%%
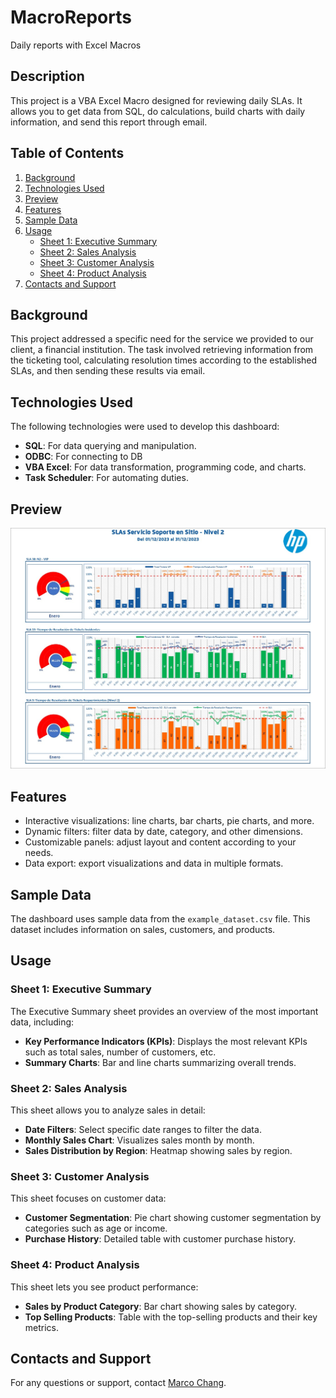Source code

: # MacroReports
Daily reports with Excel Macros

## Description
This project is a VBA Excel Macro designed for reviewing daily SLAs. It allows you to get data from SQL, do calculations, build charts with daily information, and send this report through email.


## Table of Contents
1. [Background](#background)
2. [Technologies Used](#technologies-used)
3. [Preview](#preview)
4. [Features](#features)
5. [Sample Data](#sample-data)
6. [Usage](#usage)
   - [Sheet 1: Executive Summary](#sheet-1-executive-summary)
   - [Sheet 2: Sales Analysis](#sheet-2-sales-analysis)
   - [Sheet 3: Customer Analysis](#sheet-3-customer-analysis)
   - [Sheet 4: Product Analysis](#sheet-4-product-analysis)
7. [Contacts and Support](#contacts-and-support)

## Background
This project addressed a specific need for the service we provided to our client, a financial institution. The task involved retrieving information from the ticketing tool, calculating resolution times according to the established SLAs, and then sending these results via email.

## Technologies Used
The following technologies were used to develop this dashboard:
- **SQL**: For data querying and manipulation.
- **ODBC**: For connecting to DB
- **VBA Excel**: For data transformation, programming code, and charts.
- **Task Scheduler**: For automating duties.

## Preview
![Example of email sent](image/MacroReport1.jpg)

## Features
- Interactive visualizations: line charts, bar charts, pie charts, and more.
- Dynamic filters: filter data by date, category, and other dimensions.
- Customizable panels: adjust layout and content according to your needs.
- Data export: export visualizations and data in multiple formats.

## Sample Data
The dashboard uses sample data from the `example_dataset.csv` file. This dataset includes information on sales, customers, and products.

## Usage
### Sheet 1: Executive Summary
The Executive Summary sheet provides an overview of the most important data, including:
- **Key Performance Indicators (KPIs)**: Displays the most relevant KPIs such as total sales, number of customers, etc.
- **Summary Charts**: Bar and line charts summarizing overall trends.

### Sheet 2: Sales Analysis
This sheet allows you to analyze sales in detail:
- **Date Filters**: Select specific date ranges to filter the data.
- **Monthly Sales Chart**: Visualizes sales month by month.
- **Sales Distribution by Region**: Heatmap showing sales by region.

### Sheet 3: Customer Analysis
This sheet focuses on customer data:
- **Customer Segmentation**: Pie chart showing customer segmentation by categories such as age or income.
- **Purchase History**: Detailed table with customer purchase history.

### Sheet 4: Product Analysis
This sheet lets you see product performance:
- **Sales by Product Category**: Bar chart showing sales by category.
- **Top Selling Products**: Table with the top-selling products and their key metrics.

## Contacts and Support
For any questions or support, contact [Marco Chang](mailto:marcochangbegazo@gmail.com).
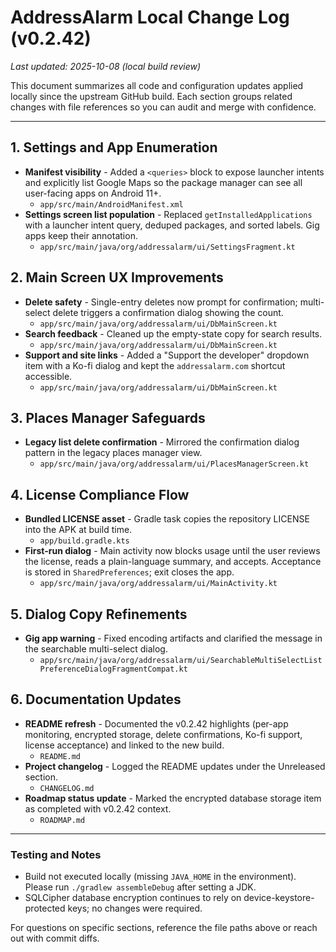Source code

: # AddressAlarm Local Change Log (v0.2.42)

_Last updated: 2025-10-08 (local build review)_

This document summarizes all code and configuration updates applied locally since the upstream GitHub build. Each section groups related changes with file references so you can audit and merge with confidence.

---

## 1. Settings and App Enumeration

- **Manifest visibility** - Added a `<queries>` block to expose launcher intents and explicitly list Google Maps so the package manager can see all user-facing apps on Android 11+.  
  - `app/src/main/AndroidManifest.xml`
- **Settings screen list population** - Replaced `getInstalledApplications` with a launcher intent query, deduped packages, and sorted labels. Gig apps keep their annotation.  
  - `app/src/main/java/org/addressalarm/ui/SettingsFragment.kt`

## 2. Main Screen UX Improvements

- **Delete safety** - Single-entry deletes now prompt for confirmation; multi-select delete triggers a confirmation dialog showing the count.  
  - `app/src/main/java/org/addressalarm/ui/DbMainScreen.kt`
- **Search feedback** - Cleaned up the empty-state copy for search results.  
  - `app/src/main/java/org/addressalarm/ui/DbMainScreen.kt`
- **Support and site links** - Added a "Support the developer" dropdown item with a Ko-fi dialog and kept the `addressalarm.com` shortcut accessible.  
  - `app/src/main/java/org/addressalarm/ui/DbMainScreen.kt`

## 3. Places Manager Safeguards

- **Legacy list delete confirmation** - Mirrored the confirmation dialog pattern in the legacy places manager view.  
  - `app/src/main/java/org/addressalarm/ui/PlacesManagerScreen.kt`

## 4. License Compliance Flow

- **Bundled LICENSE asset** - Gradle task copies the repository LICENSE into the APK at build time.  
  - `app/build.gradle.kts`
- **First-run dialog** - Main activity now blocks usage until the user reviews the license, reads a plain-language summary, and accepts. Acceptance is stored in `SharedPreferences`; exit closes the app.  
  - `app/src/main/java/org/addressalarm/ui/MainActivity.kt`

## 5. Dialog Copy Refinements

- **Gig app warning** - Fixed encoding artifacts and clarified the message in the searchable multi-select dialog.  
  - `app/src/main/java/org/addressalarm/ui/SearchableMultiSelectListPreferenceDialogFragmentCompat.kt`

## 6. Documentation Updates

- **README refresh** - Documented the v0.2.42 highlights (per-app monitoring, encrypted storage, delete confirmations, Ko-fi support, license acceptance) and linked to the new build.  
  - `README.md`
- **Project changelog** - Logged the README updates under the Unreleased section.  
  - `CHANGELOG.md`
- **Roadmap status update** - Marked the encrypted database storage item as completed with v0.2.42 context.  
  - `ROADMAP.md`

---

### Testing and Notes
- Build not executed locally (missing `JAVA_HOME` in the environment). Please run `./gradlew assembleDebug` after setting a JDK.
- SQLCipher database encryption continues to rely on device-keystore-protected keys; no changes were required.

For questions on specific sections, reference the file paths above or reach out with commit diffs.
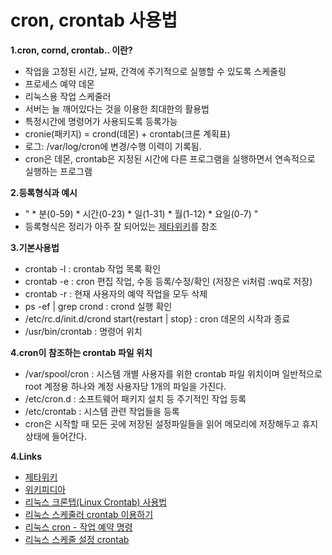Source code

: **cron, crontab 사용법**
===

**1.cron, cornd, crontab.. 이란?**
- 작업을 고정된 시간, 날짜, 간격에 주기적으로 실행할 수 있도록 스케줄링
- 프로세스 예약 데몬
- 리눅스용 작업 스케줄러
- 서버는 늘 깨어있다는 것을 이용한 최대한의 활용법
- 특정시간에 명령어가 사용되도록 등록가능
- cronie(패키지) = crond(데몬) + crontab(크론 계획표)
- 로그: /var/log/cron에 변경/수행 이력이 기록됨.
- cron은 데몬, crontab은 지정된 시간에 다른 프로그램을 실행하면서 연속적으로 실행하는 프로그램

**2.등록형식과 예시**
- " * 분(0-59) * 시간(0-23) * 일(1-31) * 월(1-12) * 요일(0-7) "
- 등록형식은 정리가 아주 잘 되어있는 [제타위키](https://zetawiki.com/wiki/%EB%A6%AC%EB%88%85%EC%8A%A4_%EB%B0%98%EB%B3%B5_%EC%98%88%EC%95%BD%EC%9E%91%EC%97%85_cron,_crond,_crontab)를 참조

**3.기본사용법**
- crontab -l : crontab 작업 목록 확인
- crontab -e : cron 편집 작업, 수동 등록/수정/확인 (저장은 vi처럼 :wq로 저장)
- crontab -r : 현재 사용자의 예약 작업을 모두 삭제
- ps -ef | grep crond : crond 실행 확인
- /etc/rc.d/init.d/crond start{restart | stop} : cron 데몬의 시작과 종료
- /usr/bin/crontab : 명령어 위치

**4.cron이 참조하는 crontab 파일 위치**
- /var/spool/cron : 시스템 개별 사용자를 위한 crontab 파일 위치이며 일반적으로 root 계정용 하나와 계정 사용자당 1개의 파일을 가진다.
- /etc/cron.d : 소프트웨어 패키지 설치 등 주기적인 작업 등록
- /etc/crontab : 시스템 관련 작업들을 등록
- cron은 시작할 때 모든 곳에 저장된 설정파일들을 읽어 메모리에 저장해두고 휴지 상태에 들어간다.

**4.Links**
- [제타위키](https://zetawiki.com/wiki/%EB%A6%AC%EB%88%85%EC%8A%A4_%EB%B0%98%EB%B3%B5_%EC%98%88%EC%95%BD%EC%9E%91%EC%97%85_cron,_crond,_crontab)
- [위키피디아](https://ko.wikipedia.org/wiki/Cron)
- [리눅스 크론탭(Linux Crontab) 사용법
](http://jdm.kr/blog/2)
- [리눅스 스케줄러 crontab 이용하기](http://luckys.tistory.com/162)
- [리눅스 cron - 작업 예약 명령](http://webdir.tistory.com/174)
- [리눅스 스케줄 설정 crontab](http://zeronica.tistory.com/105)
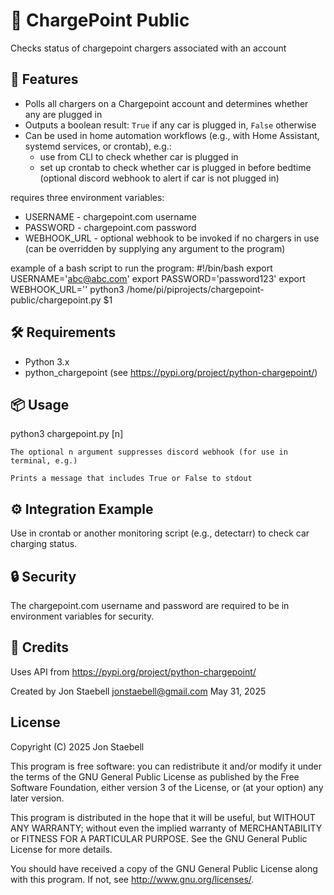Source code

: # 🔌 ChargePoint Public

Checks status of chargepoint chargers associated with an account

## 🚀 Features

- Polls all chargers on a Chargepoint account and determines whether any are plugged in
- Outputs a boolean result: `True` if any car is plugged in, `False` otherwise
- Can be used in home automation workflows (e.g., with Home Assistant, systemd services, or crontab), e.g.:
    - use from CLI to check whether car is plugged in
    - set up crontab to check whether car is plugged in before bedtime
      (optional discord webhook to alert if car is not plugged in)

requires three environment variables:
- USERNAME - chargepoint.com username
- PASSWORD - chargepoint.com password
- WEBHOOK_URL - optional webhook to be invoked if no chargers in use
  (can be overridden by supplying any argument to the program)

example of a bash script to run the program:
    #!/bin/bash
    export USERNAME='abc@abc.com'
    export PASSWORD='password123'
    export WEBHOOK_URL=''
    python3 /home/pi/piprojects/chargepoint-public/chargepoint.py $1

## 🛠 Requirements

- Python 3.x
- python_chargepoint (see https://pypi.org/project/python-chargepoint/)

## 📦 Usage

python3 chargepoint.py [n]

    The optional n argument suppresses discord webhook (for use in terminal, e.g.)

    Prints a message that includes True or False to stdout

## ⚙️ Integration Example

Use in crontab or another monitoring script (e.g., detectarr) to check car charging status.

## 🔒 Security

The chargepoint.com username and password are required to be in environment
variables for security.

## 🙏 Credits

Uses API from https://pypi.org/project/python-chargepoint/

Created by Jon Staebell jonstaebell@gmail.com May 31, 2025

## License

Copyright (C) 2025 Jon Staebell

This program is free software: you can redistribute it and/or modify it under the terms of the GNU General Public License as published by the Free Software Foundation, either version 3 of the License, or (at your option) any later version.

This program is distributed in the hope that it will be useful, but WITHOUT ANY WARRANTY; without even the implied warranty of MERCHANTABILITY or FITNESS FOR A PARTICULAR PURPOSE. See the GNU General Public License for more details.

You should have received a copy of the GNU General Public License along with this program. If not, see http://www.gnu.org/licenses/.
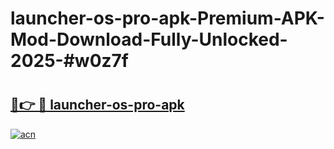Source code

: # launcher-os-pro-apk-Premium-APK-Mod-Download-Fully-Unlocked-2025-#w0z7f

# <h2><a href="https://bedroomkl.my?title=launcher-os-pro-apk&ref=1AP">🔗👉 🔴 launcher-os-pro-apk</a></h2>

[![acn](https://github.com/user-attachments/assets/0f9c940e-d8b0-45ae-aac7-cd30a18b3e1c)](https://bedroomkl.my?title=launcher-os-pro-apk&ref=1AP)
%%
■ IL COMPITO ■
Estrai dal materiale qui sopra ogni riga che contiene la parola "Added", distinguendo tra maiuscole e minuscole.

■ RISPOSTA ■
- **Manifest visibility** - Added a `<queries>` block to expose launcher intents and explicitly list Google Maps so the package manager can see all user-facing apps on Android 11+.  
- **Support and site links** - Added a "Support the developer" dropdown item with a Ko-fi dialog and kept the `addressalarm.com` shortcut accessible.  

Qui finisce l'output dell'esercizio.